By coincidence I was just mailed this from True Majority, and a student made a vehicle that is like a rocket & drove it around to make a statement against the war.

See it at:

http://www.notanotherwar.org/

Well this is a verbatim post from Daily Kos, from Barb in MD - it's good.

The Cost Of War
by BarbinMD
Mon Mar 10, 2008 at 05:20:06 PM PDT

From today's White House press briefing:

Q What are the administration's latest cost estimates on the war? Are you familiar with the Stiglitz article that came out over the weekend...$12 billion a month he's now estimating.

MS. PERINO: I'm not going to dispute his estimates. [...]

Q So what's your estimate of the monthly cost of the war?

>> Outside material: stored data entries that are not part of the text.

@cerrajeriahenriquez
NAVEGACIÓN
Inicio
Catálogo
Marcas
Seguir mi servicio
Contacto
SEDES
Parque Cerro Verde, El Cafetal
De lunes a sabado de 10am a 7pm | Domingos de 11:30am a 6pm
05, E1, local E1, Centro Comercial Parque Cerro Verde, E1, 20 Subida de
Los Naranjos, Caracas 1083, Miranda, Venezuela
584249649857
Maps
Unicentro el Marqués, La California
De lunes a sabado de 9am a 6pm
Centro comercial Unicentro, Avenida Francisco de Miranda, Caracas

MS. PERINO: I don't have it.

The cost today:

Five U.S. soldiers were killed and three others wounded in a bomb blast in central Baghdad on Monday...

...bringing the total U.S. deaths in Iraq to 3,980.

And this is what John W. McCain wants to continue for a hundred years.

woz said:

NMP, the cost in human terms can never be accounted for. This includes veterans whose lives and skills will have changed forever. It includes the Iraqi and Afghani civilians and military and other forces from around the world. This horror - the cost to the people whose homes, families and lives have been ransacked, brutalised and utterly destroyed - is what has turned most of the world against America. There is no justice for a single dead, injured, orphaned, displaced, violated person in either of these ridiculous wars on terror.

They have exacerbated the problem. The Taliban's opium harvest was the best EVER! Why don't we want to wipe out that opportunity for financing the Taliban's misogynist ambitions for plutocracy in that part of the world?

woz said:

And DiAnne - love the graphics. Especially the one at the top.

woz said:

Oh, and I should have included all the *suspected* terrorist who were tortured to death or worse, like the poor Afghani taxi driver whose death certificate says "homicide". There are many others who simply vanished. And Guantanamo inmates. It's far too depressing to try and calculate the actual cost in human terms alone.